--- ZADANIE 1 ---
Jakie podejście oznaczono w tekście o iteracji w pandas nagłówkiem zaczynającym się od słowa „Lepiej”?

--- TEKST DO ANALIZY ---
----------

# Pandas  Iteracja

---


In [None]:
import pandas as pd
import numpy as np
import warnings
warnings.simplefilter("ignore")

df = pd.DataFrame(pd.Series(range(10)).values.reshape(5, 2), columns = ['x', 'y'])
df

In [None]:
for col in df.items():
    print(col)

In [None]:
for row in df.iterrows():
    print(row)

In [None]:
for row in df.iterrows():
    print(row[1][0], row[1][1])

In [None]:
data = []

for row in df.iterrows():
    x = row[1][0]
    y = row[1][1]
    data.append( [ x, y, x/y] )
df2 = pd.DataFrame(data, columns = ['x', 'y', 'ratio'])
df2

> ## <span style="color: red">Warning</span>
> Iterating through pandas objects is generally <span style="color: cyan">__slow__</span>. In many cases, iterating manually over the rows is not needed and can be avoided with one of the following approaches:
> - Look for a vectorized solution: many operations can be performed using built-in methods or NumPy functions, (boolean) indexing, …
> - When you have a function that cannot work on the full DataFrame/Series at once, it is better to use apply() instead of iterating over the values. See the docs on function application.
> - If you need to do iterative manipulations on the values but performance is important, consider writing the inner loop with cython or numba. See the enhancing performance section for some examples of this approach.
> 
> https://pandas.pydata.org/pandas-docs/stable/user_guide/basics.html#iteration

### Nieźle - <span style="color: cyan">LIST COMPREHENSION</span>

In [None]:
df2 = pd.DataFrame( (( row[1][0], row[1][1], row[1][0]/row[1][1]) for row in df.iterrows()), columns = ['x', 'y', 'ratio'])
df2

### Lepiej - <span style="color: cyan">APPLY</span>

In [None]:
df2 = pd.DataFrame.copy(df)

----------

--- DANE DO ZADANIA ---
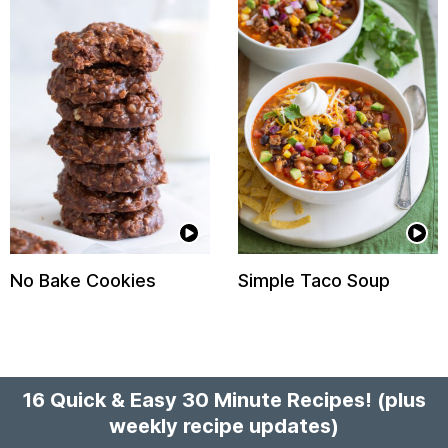
No Bake Cookies
Simple Taco Soup
16 Quick & Easy 30 Minute Recipes!
(plus
weekly recipe updates)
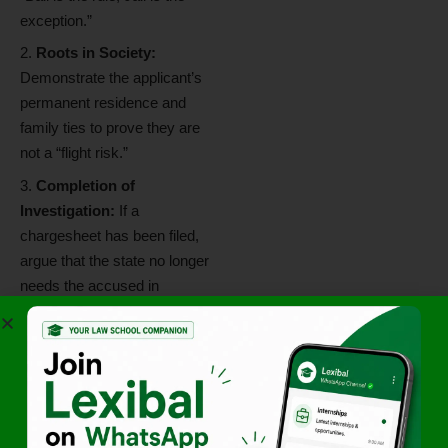
exception.”
Roots in Society:
Demonstrate the applicant’s
permanent residence and
family ties to prove they are
not a “flight risk.”
Completion of
Investigation:
If a
chargesheet has been filed,
argue that the state no longer
needs the accused in
custody for evidence
collection.
No Risk of Tampering:
Assure the court that since
the evidence is primarily
documentary and already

----------

--- ZADANIE 2 ---
Wyodrębnij z wpisów zamieszczonych powyżej wszystkie wiersze tekstu odczytanego ze stron i przepisz je bez żadnych zmian. Obrazy pomiń.

--- ODPOWIEDŹ 1 ---
APPLY.

--- ODPOWIEDŹ 2 ---
No Bake Cookies
Simple Taco Soup
16 Quick & Easy 30 Minute Recipes!
(plus
weekly recipe updates)
exception.”
Roots in Society:
Demonstrate the applicant’s
permanent residence and
family ties to prove they are
not a “flight risk.”
Completion of
Investigation:
If a
chargesheet has been filed,
argue that the state no longer
needs the accused in
custody for evidence
collection.
No Risk of Tampering:
Assure the court that since
the evidence is primarily
documentary and already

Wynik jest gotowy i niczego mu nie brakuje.